New st Augustine sod in South Texas with bad patches

12 days ago

New sod squares are browning and receding and now feels like it's progressively getting worse. All the information online seems to suggest watering more, but I'm starting to feel like this is the problem instead of the solution (we've had a lot of rain the last few weeks). I discovered this forum and corn meal and will be trying that today as I think it may be fungus related.
I contacted Bexar County Master Gardener and received some literature on the species, but the general response was still "water and wait".
My yard has 2 distinct sides, both suffering with dead squares. On Monday I spread some peat moss on the stressed patches on one side. I will try a corn meal spread on the other today.
History-
Thursday will make 3 weeks for most of the new sod. There have been some reasons for stress, but I haven't found any indication that these are the issues.
- After a week I let my dogs urinate on the grass, which I would water in, but they choose a new spot every time and the main areas they pee has been doing well.
- I installed a couple paver landing pads, which meant some foot traffic on the grass, but the areas that were subjected to the worst of it are actually doing really well and areas that saw none seem to be doing the worst.
- I hired someone to install the first 6 pallets, who purchased from their own supplier, and all the poor patches are in these areas. I originally blamed just some bad parts of a pallet but now I feel like it's getting worse. I installed the last 2 pallets (Saturday will mark 3 weeks) from a different supplier and none of these areas are showing signs of stress. Caveat is that the original 6 pallets seemed to be more mature grass, with some having length and a darker green. The last 2 pallets seemed a younger; short and lighter green but has since assimilated.
Any advice appreciated, I'm kind of going crazy here

Comments (2)

  • 12 days ago







  • 13 hours ago
    last modified: 13 hours ago

    Just out of curiosity, where did you get the sod when you bought it?

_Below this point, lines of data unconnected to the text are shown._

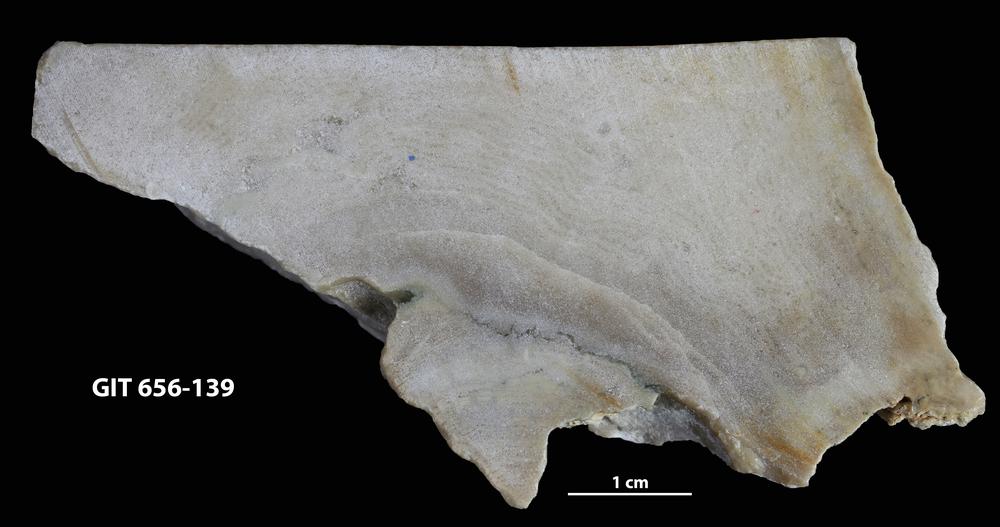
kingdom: Animalia
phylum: Porifera
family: Stromatoporellidae
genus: Simplexodictyon
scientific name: Simplexodictyon
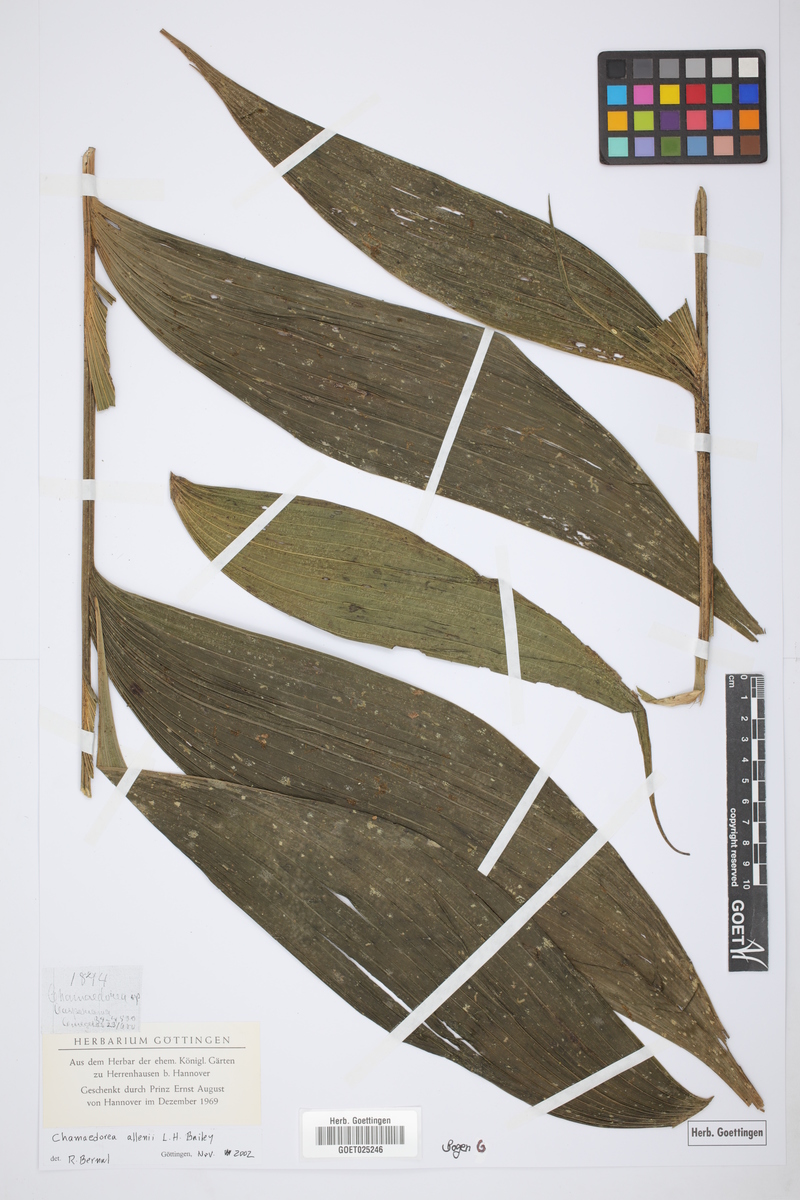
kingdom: Plantae
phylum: Tracheophyta
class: Liliopsida
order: Arecales
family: Arecaceae
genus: Chamaedorea
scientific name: Chamaedorea allenii
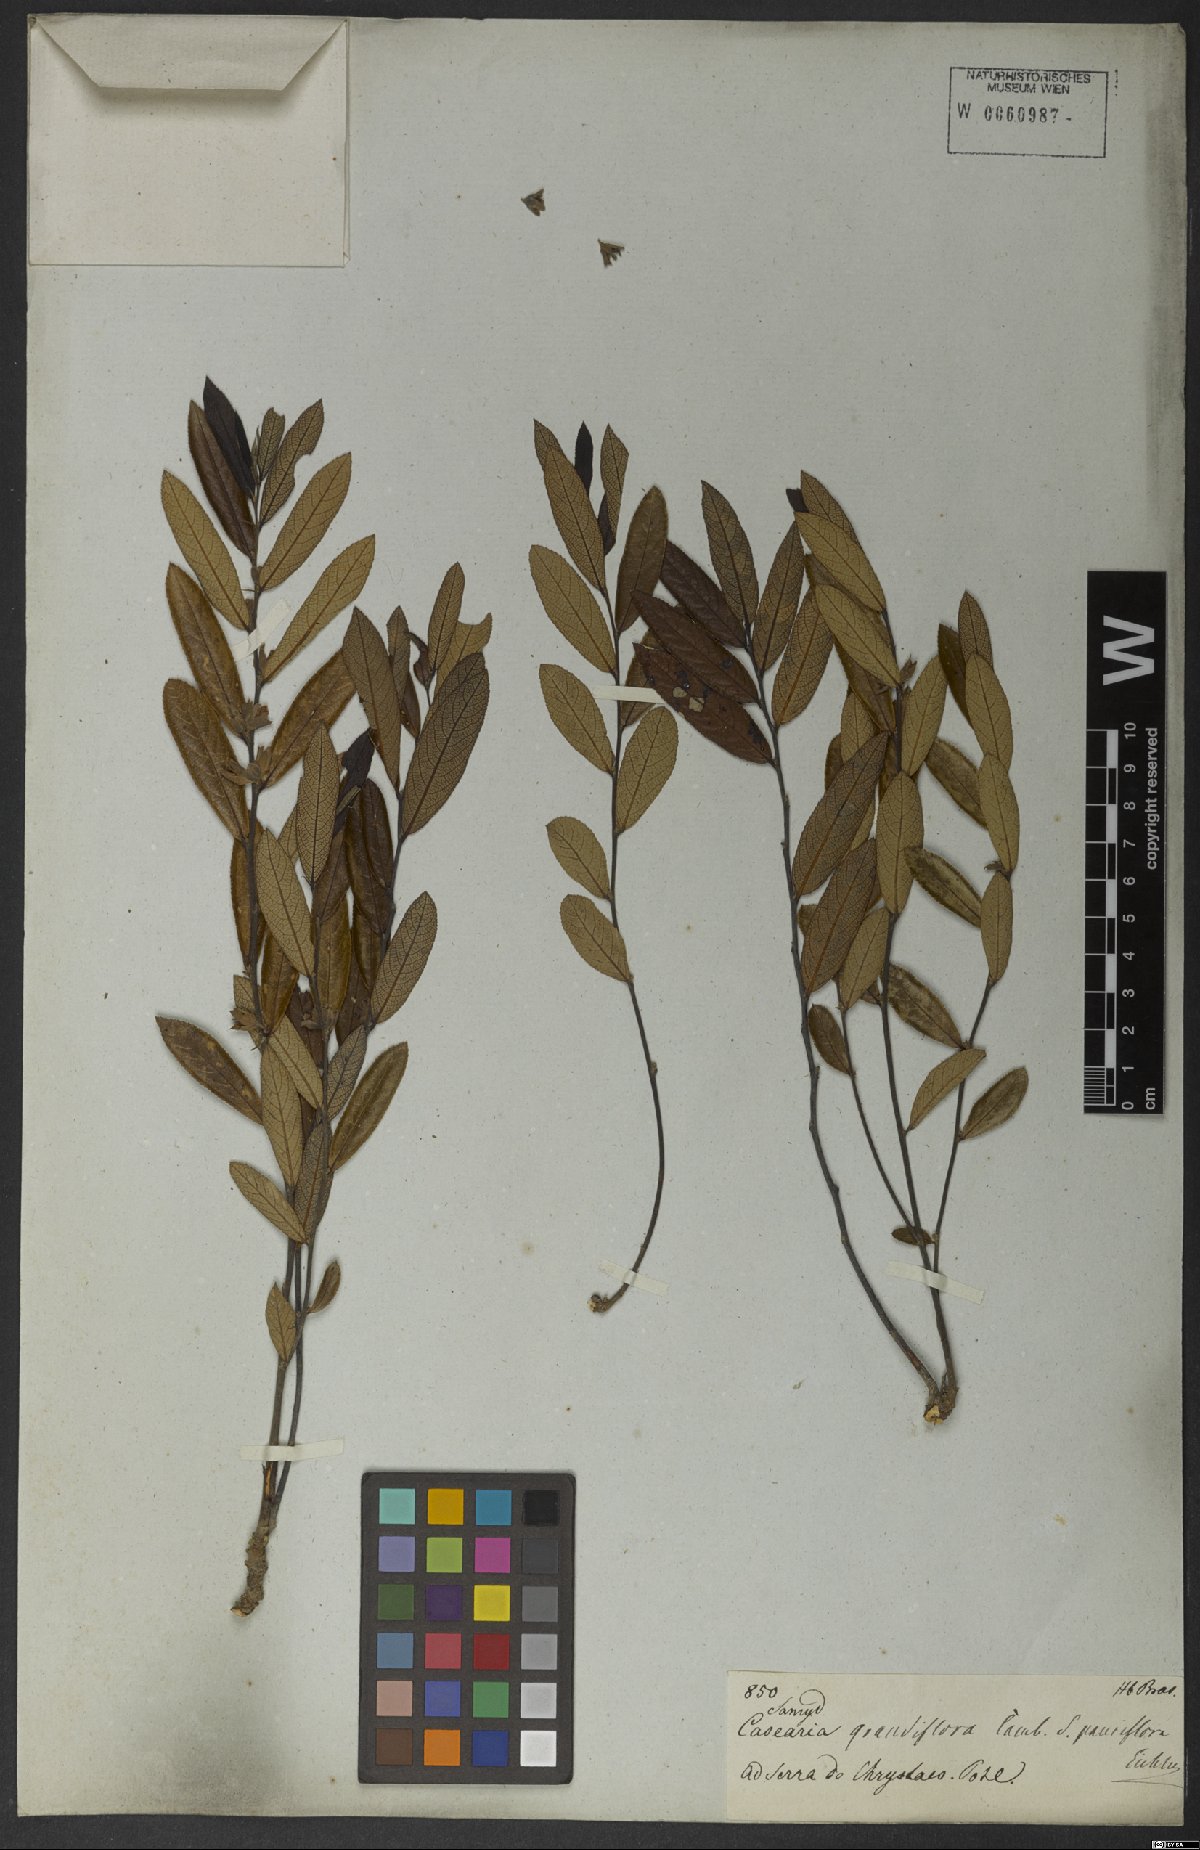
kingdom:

    Otherwise it looks "acceptable". It's not a showplace, yet, but it's on its way. Even if those weak looking spots die completely, the surrounding grass will stretch out into it and fill the gaps. We rarely get this amount of rain spaced so perfectly. As long as your soil under the sod is not soggy/mushy, you should be good to go.

    However, that light green weed to the right in the 3rd picture is almost certainly horse herb. If it has tiny yellow flowers, that stuff will wipe out the St Augustine if not treated. The only way I've found to be successful is using a Spectracide product. I'm an organic kind of guy, but I do cross to the dark side to handle broad leaf weeds in the St Aug. This stuff...



    ...will kill it out, now and forever. At least it has worked like that for me in San Antonio, George West, and Bandera. One and done, and the weed does not return next year.

    Before you use it read the directions 3 times. Stretch out the hose so that you have to walk backwards toward the faucet. The idea is to minimize walking through any areas already sprayed. Don't spray on a windy day. Ideally spray with your back to the wind.


    Dog pee is absolutely nothing to worry about. If you happen to see yellow spots where the dog peed, scatter a heaping handful of table sugar on that spot. In 3 weeks it will have the tallest, greenest, and most dense grass. The pee overpowers the microbes with liquid nitrogen and kills some of the beneficial microbes. Adding sugar redirects the microbes into a reproduction mode, and the new population of microbes will deal with the excess nitrogen. That process takes 3 weeks.


    What part of the county are you in? I'm inside 410 near the airport.